The deaths took to 105 the number of foreign soldiers killed in Afghanistan this year, most of them in combat.
Canada's death toll, meanwhile, now stands at 66 soldiers and one senior diplomat since 2002. Nineteen of them died in similar blasts this year.
Grant said that, while he was "greatly saddened" by the deaths, the attack "will not diminish our resolve and our determination to bring to Afghanistan a peaceful land for the children of this country."
Back home, however, opposition parties and public opinion are not seemingly with him.
"This escalating death toll of soldiers and of civilians in Afghanistan [underlines] that this mission is going in the wrong way," New Democratic Party leader Jack Layton told reporters.
"Canadians want to go a different direction in Afghanistan. It's time the prime minister started listening to them."
Prime Minister Stephen Harper, a proponent of the operation, had said last month that Canada's military mission would end under its current commitment to NATO in February 2009, unless parliament voted to extend it.
His comments followed talks with visiting NATO Secretary General Jaap de Hoop Scheffer who urged Canada to prolong its mission in Afghanistan.
But Liberal leader Stephane Dion repeated on Wednesday: "This consensus will never exist."
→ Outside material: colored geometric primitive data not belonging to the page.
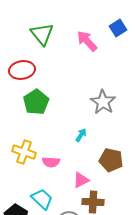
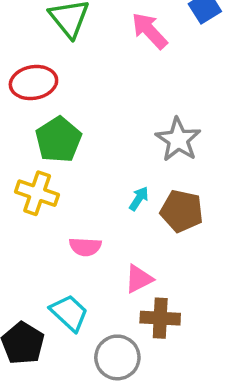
yellow cross: (24, 152) -> (37, 193), moved
brown pentagon: (111, 160) -> (182, 211), moved

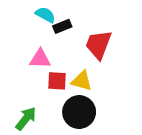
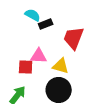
pink triangle: (40, 59) -> (39, 56), moved
red square: (57, 81) -> (26, 67), moved

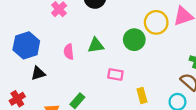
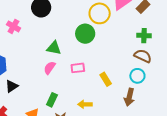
green triangle: (96, 45) -> (54, 48), turned 35
pink semicircle: (69, 52) -> (50, 68), moved, turned 56

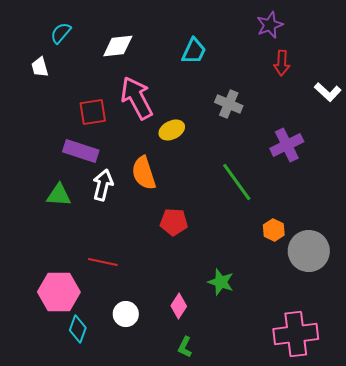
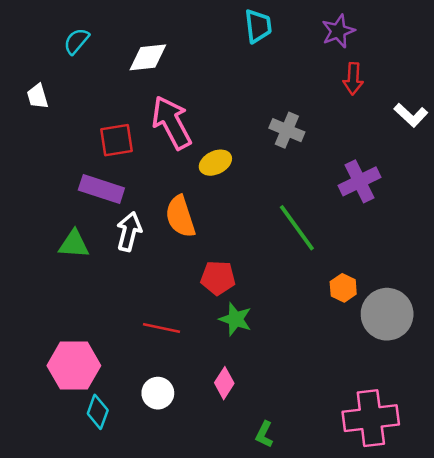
cyan trapezoid: (194, 51) -> (258, 26), moved, turned -32
white trapezoid: (40, 67) -> (38, 96), moved
red line: (103, 262) -> (162, 328), moved
green star: (221, 282) -> (235, 319), moved
green L-shape: (185, 347) -> (264, 434), moved

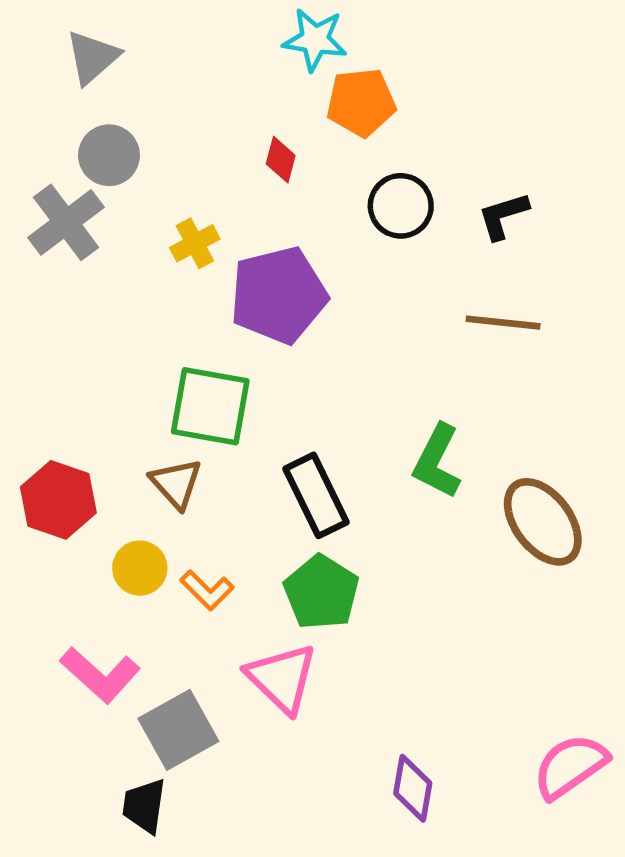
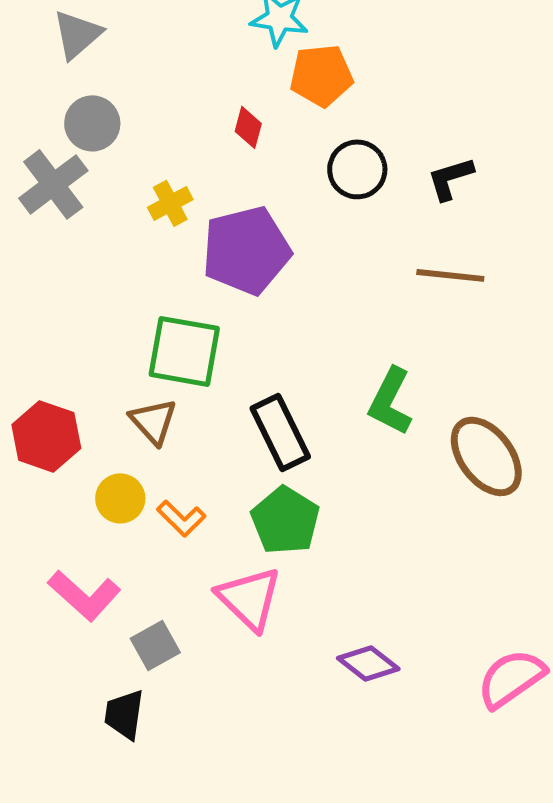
gray square: (178, 730) -> (155, 645), size x0.7
purple diamond: (413, 788) -> (368, 663), moved, turned -62

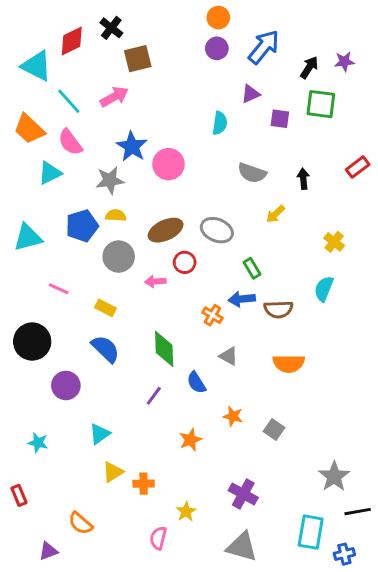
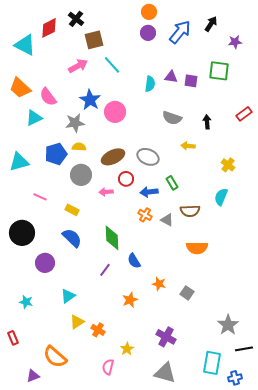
black arrow: (309, 67) -> (211, 24), moved
purple triangle: (251, 94) -> (171, 77), moved, turned 32
cyan line: (69, 101) -> (112, 65), moved
yellow arrow: (275, 214) -> (188, 146), turned 48
blue arrow: (242, 299) -> (149, 192), moved
gray triangle: (229, 356) -> (167, 220), moved
orange cross: (144, 484) -> (98, 330), turned 32
orange semicircle: (81, 523) -> (55, 357), size x1.4

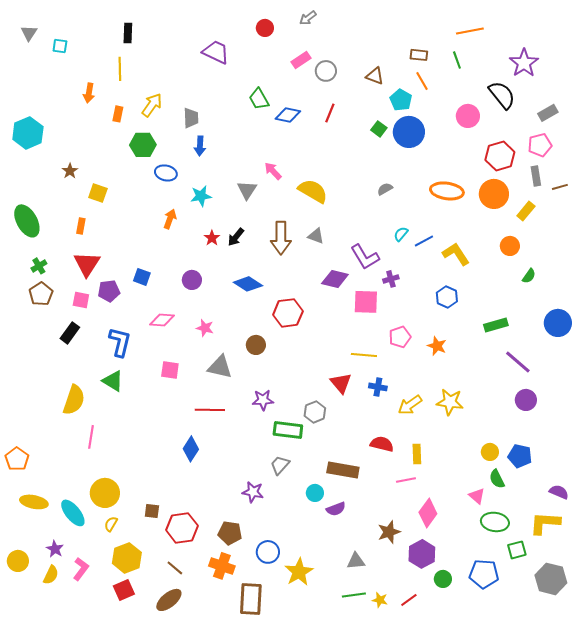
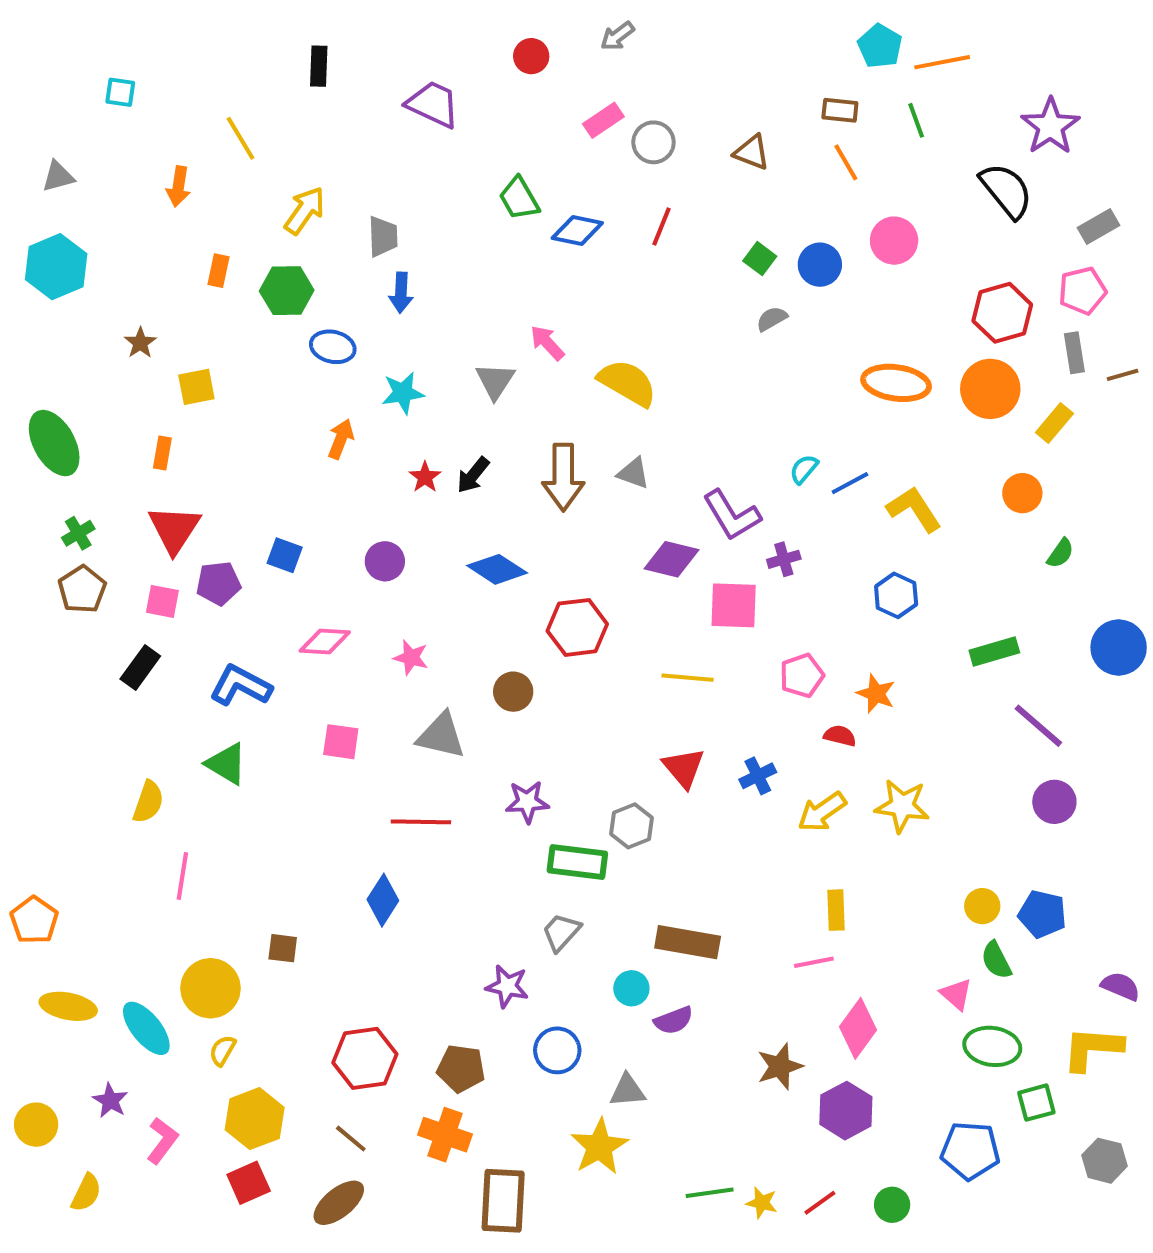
gray triangle: (29, 33) -> (58, 176), moved, turned 42
black rectangle: (128, 33) -> (319, 66), moved
yellow line: (120, 69) -> (241, 138), turned -30
cyan pentagon: (401, 100) -> (880, 46), moved
orange rectangle: (118, 114) -> (218, 271), moved
pink circle: (468, 116) -> (894, 241), moved
blue circle: (409, 132) -> (820, 265), size x0.7
gray semicircle: (385, 189) -> (772, 319), moved
yellow square: (98, 193) -> (196, 387), turned -30
blue L-shape: (120, 342) -> (241, 686), turned -76
yellow line: (364, 355) -> (688, 678), moved
blue cross: (378, 387) -> (758, 776), turned -36
yellow semicircle: (74, 400) -> (148, 802), size x0.7
red semicircle: (382, 444) -> (840, 736), moved, size x0.7
brown square: (152, 511) -> (283, 948), moved
blue circle: (268, 552) -> (557, 1050), moved
gray triangle: (356, 561) -> (627, 1091), moved
yellow semicircle: (51, 575) -> (86, 1193), moved
green circle: (443, 579) -> (892, 1205), moved
gray hexagon: (551, 579) -> (1105, 1161), size x0.7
"We think the prime minister should announce to NATO and to the government of Afghanistan that our combat mission in Kandahar will end in February of 2009 in order to give to our allies 18 months to prepare," he said.
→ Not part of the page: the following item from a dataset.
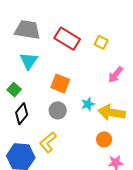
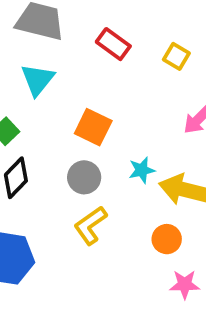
red rectangle: (67, 39) -> (113, 44), size x0.7
yellow L-shape: (48, 142) -> (90, 225), moved

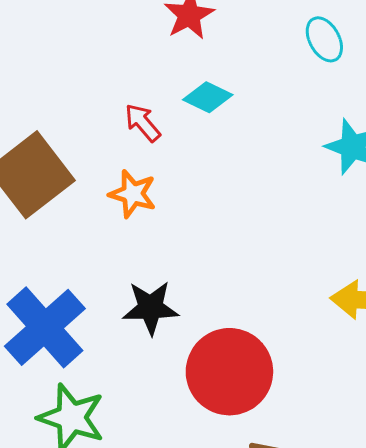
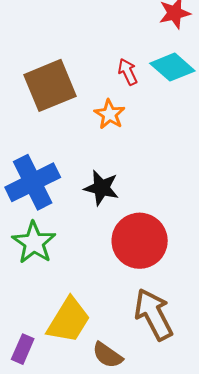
cyan diamond: (208, 97) -> (172, 67), size x1.4

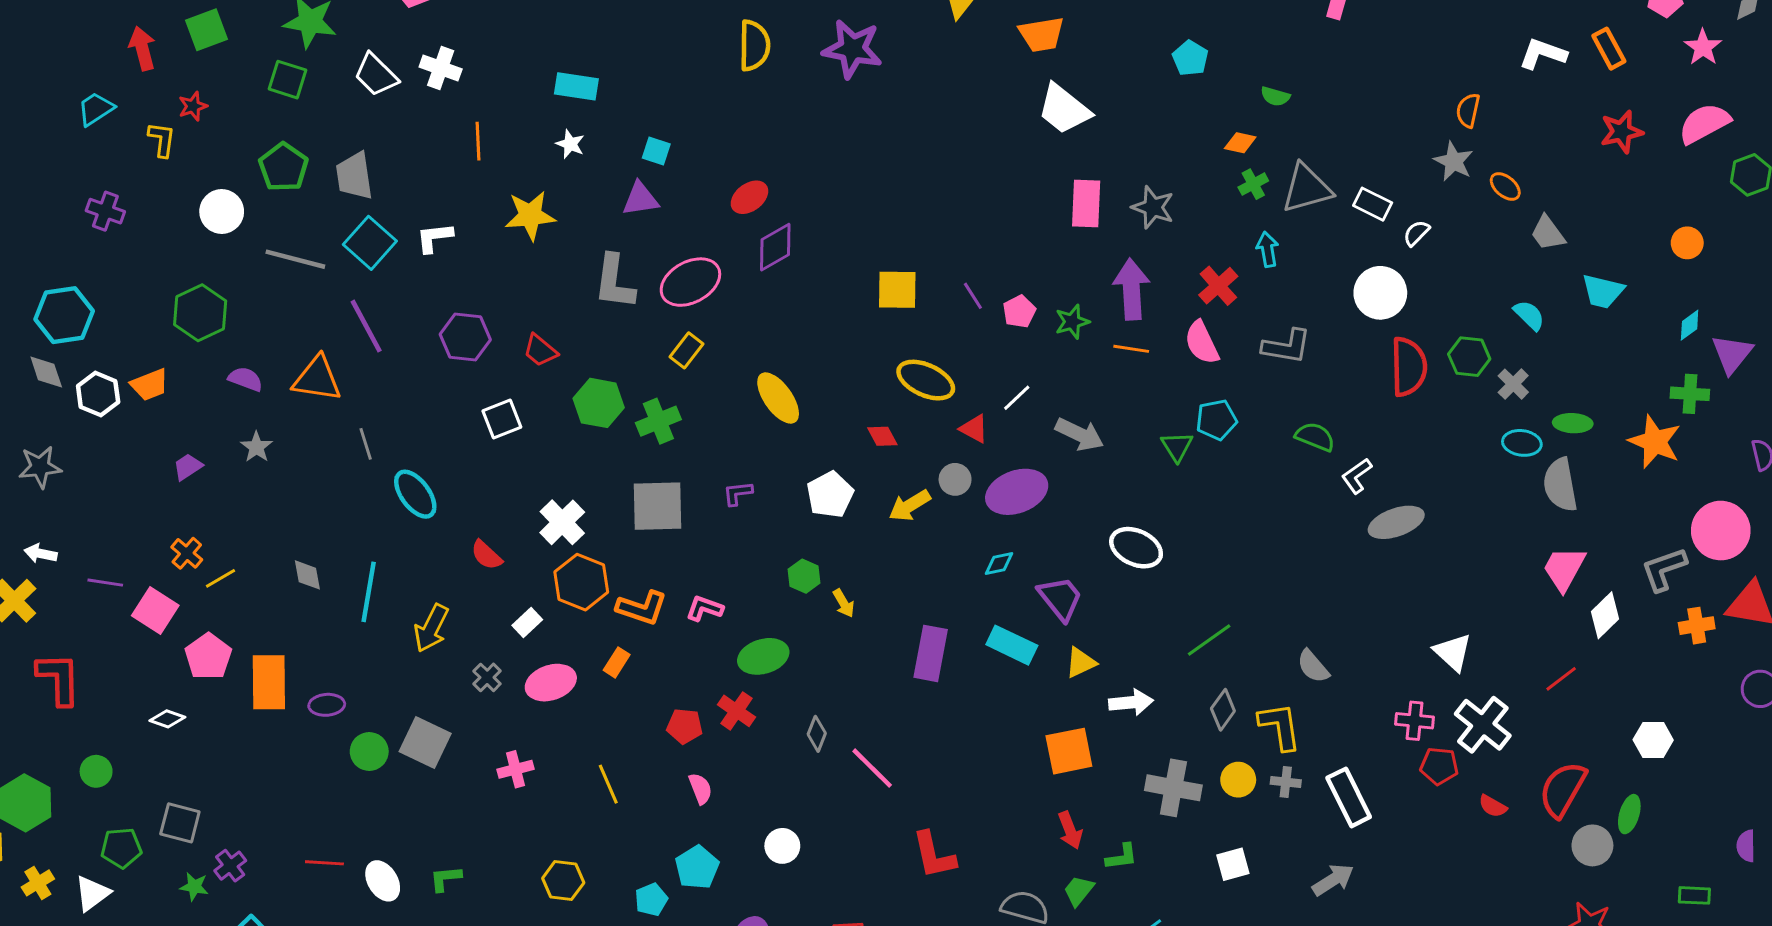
A recent poll indicated that most Canadians -- almost 70 percent -- agree with Dion in wanting the country's troops to return home in 2009.
Layton went further, saying: "We believe that two more years is two years too long ... If the mission is wrong in 2009, why isn't it also wrong in 2007?"
Most of Canada's 2,500 troops deployed with NATO's 40,000-strong International Security Assistance Force are based in Kandahar which is at the heart of an insurgency by Taliban militants.
Grant said that the latest incident "occurred while the soldiers were returning from a joint operation with the Afghan national army."
A dozen vehicles in a convoy were headed back to their "forward operating base" after searching for militants in a local village, he said.
The attack came only a few weeks before the next Canadian troop deployment is scheduled to leave for Afghanistan.